La entidad también hizo referencia al deterioro de la imagen pública de aquel período, con clubes divididos, procesos electorales cuestionados y un clima de descrédito que incluso puso en duda la continuidad de las selecciones nacionales en competencias internacionales. Frente a ese escenario, remarcaron que la gestión actual logró ordenar las cuentas, recuperar credibilidad y transformar a la AFA en un organismo superavitario que “no recibe un solo peso del Estado”.
En el comunicado, la dirigencia del fútbol argentino rechazó además las acusaciones del Gobierno y denunció lo que definió como una ofensiva política. Recordaron investigaciones judiciales previas contra Tapia, de las que fue sobreseído, y apuntaron directamente contra funcionarios de la actual administración, como el ministro de Justicia Mariano Cúneo Libarona y la propia Patricia Bullrich, a quienes acusaron de intentar interferir en el funcionamiento institucional de la AFA.

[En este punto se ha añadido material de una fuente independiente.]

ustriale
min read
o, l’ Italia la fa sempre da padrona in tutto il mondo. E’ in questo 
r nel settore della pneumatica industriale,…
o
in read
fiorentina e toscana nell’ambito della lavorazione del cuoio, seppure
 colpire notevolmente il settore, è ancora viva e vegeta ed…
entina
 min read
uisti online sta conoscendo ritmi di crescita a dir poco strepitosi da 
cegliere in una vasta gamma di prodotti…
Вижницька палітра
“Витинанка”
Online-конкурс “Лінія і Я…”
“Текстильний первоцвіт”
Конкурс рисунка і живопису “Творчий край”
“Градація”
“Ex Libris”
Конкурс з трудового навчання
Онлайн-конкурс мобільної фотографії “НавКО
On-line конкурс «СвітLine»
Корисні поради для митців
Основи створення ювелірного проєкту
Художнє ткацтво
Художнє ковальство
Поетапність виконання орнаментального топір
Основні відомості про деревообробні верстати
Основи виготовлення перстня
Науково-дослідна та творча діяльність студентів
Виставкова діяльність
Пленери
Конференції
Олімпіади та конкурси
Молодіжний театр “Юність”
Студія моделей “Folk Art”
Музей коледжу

Uno de los ejes centrales del descargo fue la defensa de la autonomía del fútbol argentino. Según la entidad, los intentos de la Inspección General de Justicia para frenar la Asamblea de la AFA y las amenazas de intervención constituyeron un ataque al derecho democrático de los dirigentes a votar libremente. También calificaron como “descabellada” la denuncia que vinculó al tesorero Toviggino con una supuesta red de espionaje internacional.
La AFA destacó además los logros deportivos alcanzados en los últimos años como respaldo de su gestión y negó tener alineamientos partidarios. “No hay política partidaria en la AFA. Hay trabajo, convicción y un proyecto que nos llevó a donde estamos”, subrayaron, al tiempo que insistieron en que los recursos provenientes de los derechos televisivos se distribuyen íntegramente entre los clubes.
En el tramo final del comunicado, la entidad amplió la crítica al contexto económico y social del país, al mencionar la pérdida de puestos de trabajo, el cierre de empresas y la caída del consumo desde fines de 2023. En ese marco, concluyeron con un mensaje directo al Ejecutivo: “Con ese dramático contexto del país y el foco puesto en cuestiones que nada tienen que ver con la realidad que atraviesan los argentinos, nosotros igual no te daremos los derechos”.